Teachers Guide: Polymerase Chain Reaction

Teachers Guide: Polymerase Chain Reaction (PCR)

Several recent studies suggest that a small piece of DNA, called an Alu element, found its way into the human Tissue Plasminogen Activator gene (TPA) less than one million years ago. In a given group of individuals, some carry this 300 base pair insertion while others do not. During this laboratory investigation, student's will have an opportunity to extract their own DNA from a cell sample taken from the lining of their mouth and to use a powerful molecular biology technique, called the Polymerase Chain Reaction, to amplify a region of the TPA 25 gene to determine if they carry this Alu insertion. The region targeted for amplification is located in an intron (noncoding region) of the Tissue Plasminogen Activator gene, mercifully abbreviated TPA 25.

The polymerase chain reaction, PCR, is a molecular biology technique that was developed by Dr. Kary Mullis during the early 1980's. The technique uses some elegant chemistry and precise thermal cycling of the reactants to target a specific piece of DNA and then to use that piece as a template to produce billions of copies. From a single DNA fragment, PCR can produce over one billion copies of this fragment in three hours. This elegant piece of science proved so significant that Mullis was awarded the Nobel Prize for Chemistry in 1993. Introduced to the public in 1985, this procedure proved to be so significant that by 1993, it was used and cited in over 7,000 scientific publications. Today, PCR is considered to be a standard protocol in molecular biology and thousands of scientific papers each year.

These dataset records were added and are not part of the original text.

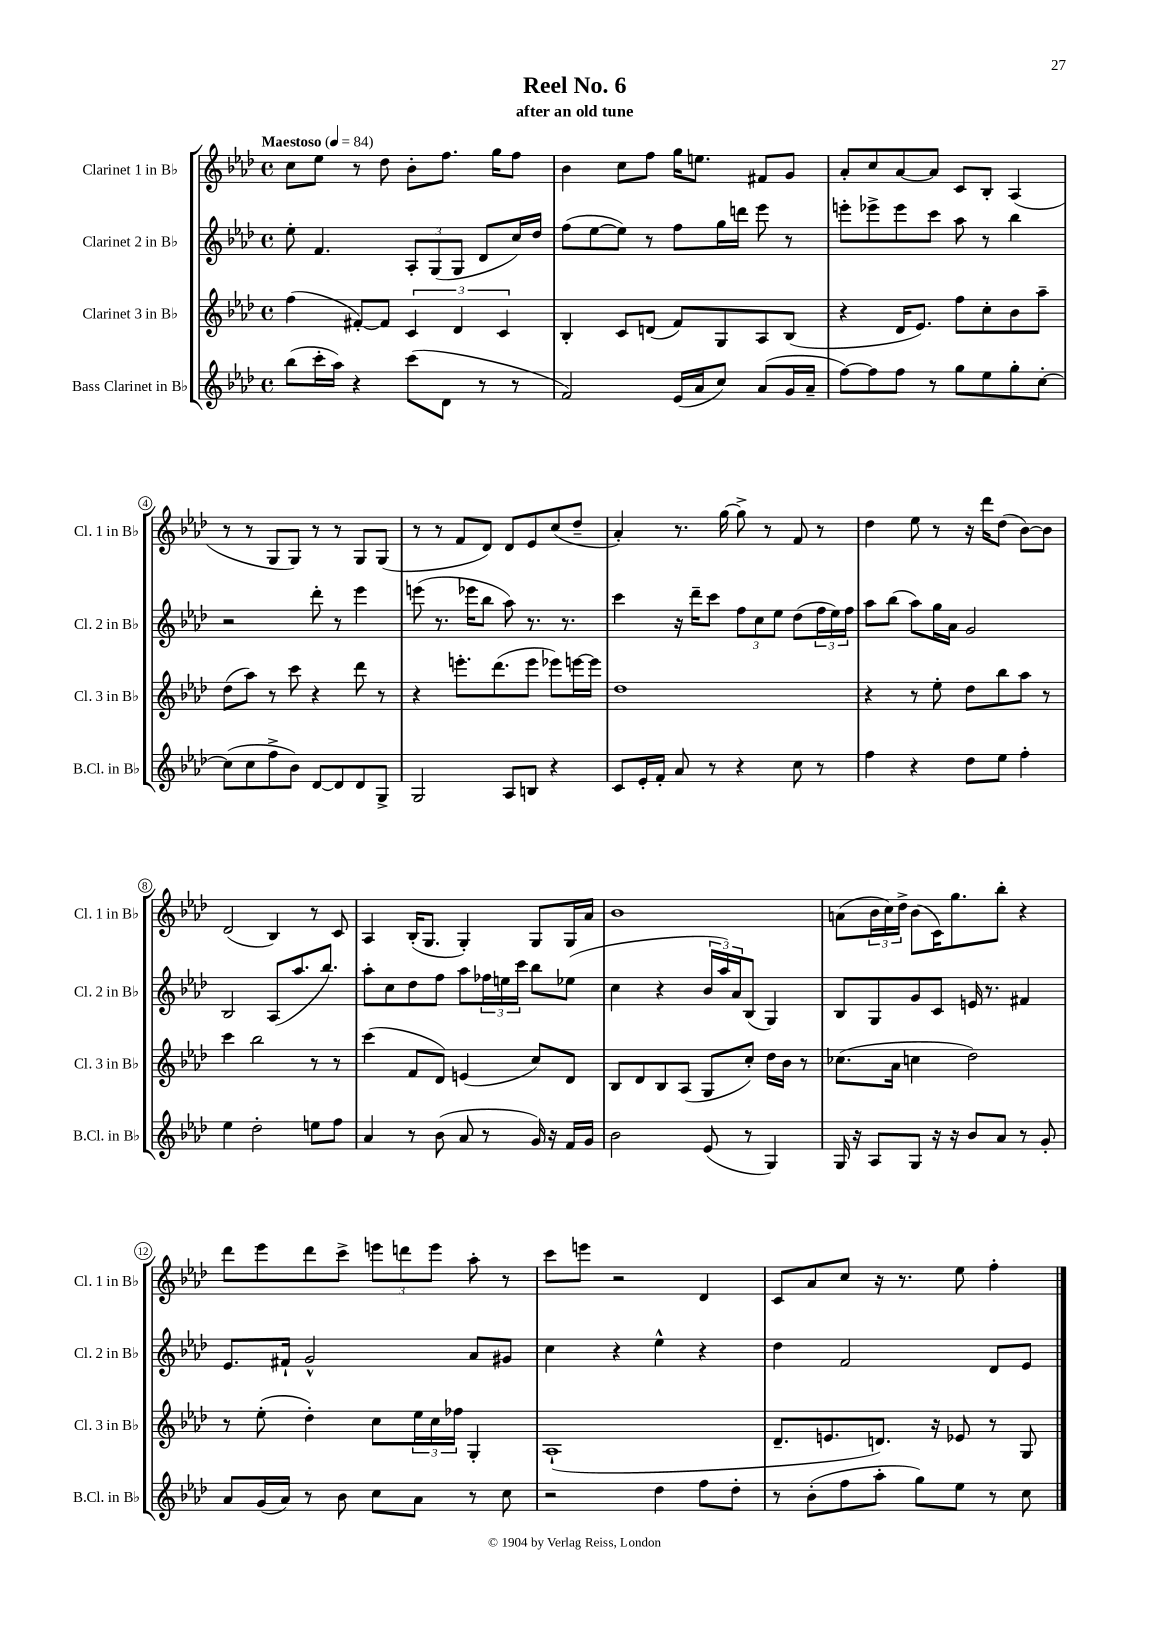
\header { title = "Reel No. 6" subtitle = "after an old tune" }
<<
\new StaffGroup <<
\new Staff = "s0" \with { instrumentName = "Clarinet 1 in Bb" shortInstrumentName = "Cl. 1 in Bb" } {
    \clef treble \key aes \major \defaultTimeSignature \time 4/4 \tempo "Maestoso" 4 = 84
    c''8 ees''8 r8 des''8 bes'8-. f''8. g''16 f''8 |
    bes'4 c''8 f''8 g''16 e''8. fis'8 g'8 |
    aes'8-. c''8 aes'8~ aes'8 c'8 bes8-. aes4( |
    r8 r8 g8 g8) r8 r8 g8 g8( |
    r8 r8 f'8 des'8) des'8 ees'8 c''8( des''8-- |
    aes'4-.) r8. g''16~ g''8-> r8 f'8 r8 |
    des''4 ees''8 r8 r16 des'''16 des''8( bes'8~) bes'8 |
    des'2( bes4) r8 c'8 |
    aes4 bes16-.( g8. g4-.) g8 g16 aes'16 |
    bes'1 |
    a'8( \tuplet 3/2 { bes'16 c''16) des''16-> } bes'8( c'16) g''8. bes''8-. r4 |
    des'''8 ees'''8 des'''8 c'''8-> \tuplet 3/2 { e'''8 d'''8 e'''8 } aes''8-. r8 |
    c'''8 e'''8 r2 des'4 |
    c'8 aes'8 c''8 r16 r8. ees''8 f''4-. \bar "|." |
}
\new Staff = "s1" \with { instrumentName = "Clarinet 2 in Bb" shortInstrumentName = "Cl. 2 in Bb" } {
    \clef treble \key aes \major \defaultTimeSignature \time 4/4
    ees''8-. f'4. \tuplet 3/2 { aes8-. g8( g8 } des'8 c''16) des''16 |
    f''8( ees''8~ ees''8) r8 f''8 g''16 d'''16 ees'''8 r8 |
    e'''8-. ees'''8-> ees'''8 c'''8 aes''8 r8 bes''4 |
    r2 des'''8-. r8 ees'''4 |
    e'''8( r8. ees'''16 bes''8 aes''8) r8. r8. |
    c'''4 r16 des'''16-- c'''8 \tuplet 3/2 { f''8 c''8 ees''8 } des''8( \tuplet 3/2 { f''16 ees''16) f''16 } |
    aes''8 bes''8( aes''8) g''16 aes'16 g'2 |
    bes2 aes8( aes''8. bes''8.) |
    aes''8-. c''8 des''8 f''8 aes''8 \tuplet 3/2 { fes''16 e''16 c'''16 } bes''8 ees''8( |
    c''4 r4 \tuplet 3/2 { bes'16 aes''16) aes'16 } bes8( g4) |
    bes8 g8 g'8 c'8 e'16 r8. fis'4 |
    ees'8. fis'16-! g'2-^ aes'8 gis'8 |
    c''4 r4 ees''4-^ r4 |
    des''4 f'2 des'8 ees'8 \bar "|." |
}
\new Staff = "s2" \with { instrumentName = "Clarinet 3 in Bb" shortInstrumentName = "Cl. 3 in Bb" } {
    \clef treble \key aes \major \defaultTimeSignature \time 4/4
    f''4( fis'8~-.) fis'8 \tuplet 3/2 { c'4 des'4 c'4 } |
    bes4-. c'8 d'8( f'8) g8 aes8 bes8( |
    r4 des'16 ees'8.) f''8 c''8-. bes'8 aes''8-- |
    des''8( aes''8) r8 c'''8 r4 des'''8 r8 |
    r4 e'''8.-. des'''8.( e'''8 ees'''8) e'''16~ e'''16 |
    des''1 |
    r4 r8 ees''8-. des''8 bes''8 aes''8 r8 |
    c'''4 bes''2 r8 r8 |
    c'''4( f'8 des'8) e'4( c''8) des'8 |
    bes8 des'8 bes8 aes8( g8 c''8-.) des''16 bes'16 r8 |
    ces''8.( aes'16 c''4 des''2) |
    r8 ees''8-.( des''4-.) c''8 \tuplet 3/2 { ees''16 c''16 fes''16 } g4-. |
    aes1-!( |
    des'8.-- e'8. d'8.) r16 ees'8 r8 g8 \bar "|." |
}
\new Staff = "s3" \with { instrumentName = "Bass Clarinet in Bb" shortInstrumentName = "B.Cl. in Bb" } {
    \clef treble \key aes \major \defaultTimeSignature \time 4/4
    bes''8( c'''16-. aes''16) r4 c'''8( des'8 r8 r8 |
    f'2) ees'16( aes'16 c''8) aes'8( g'16 aes'16-- |
    f''8~) f''8 f''8 r8 g''8 ees''8 g''8-. c''8~-. |
    c''8( c''8 f''8-> bes'8) des'8~ des'8 des'8 g8-> |
    g2 aes8 b8 r4 |
    c'8 ees'16-. f'16-. aes'8 r8 r4 c''8 r8 |
    f''4 r4 des''8 ees''8 f''4-. |
    ees''4 des''2-. e''8 f''8 |
    aes'4 r8 bes'8( aes'8 r8 g'16) r16 f'16 g'16 |
    bes'2 ees'8( r8 g4) |
    g16 r16 aes8 g8 r16 r16 bes'8 aes'8 r8 g'8-. |
    aes'8 g'16( aes'16) r8 bes'8 c''8 aes'8 r8 c''8 |
    r2 des''4 f''8 des''8-. |
    r8 bes'8-.( f''8 aes''8-. g''8) ees''8 r8 c''8 \bar "|." |
}
>>
>>
\layout { \context { \Score \override BarNumber.stencil = #(make-stencil-circler 0.1 0.3 ly:text-interface::print) } }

This laboratory protocol will allow students to demonstrate the phenomenon of polymerase chain reaction, the amplification of a small piece of DNA so that it can be visualized using gel electrophoresis.


PCR Learner Outcomes

The following cognitive objectives should be addressed. The student will be able to:

  1. Define the vocabulary related to PCR: DNA, Taq polymerase, primer, denature, anneal, elongate, target sequence.
  2. Describe the work of Kary Mullis as it relates to PCR.
  3. State why PCR is used to identify many bacteria and viruses.
  4. Relate genetic constitution of an organism with its physical attributes: describe the relationship between genotype and phenotype.
  5. Apply the technology used for PCR to current work in forensics and genetic testing.
  6. Discuss the moral and ethical issues of determining a person's genotype.

The following laboratory objectives should be addressed. The student will be able to:

  1. Pipette reagents.
  2. Wash a pelletized cell sample.
  3. Load and run a gel for electrophoresis.
  4. Compare experimental data with accepted values.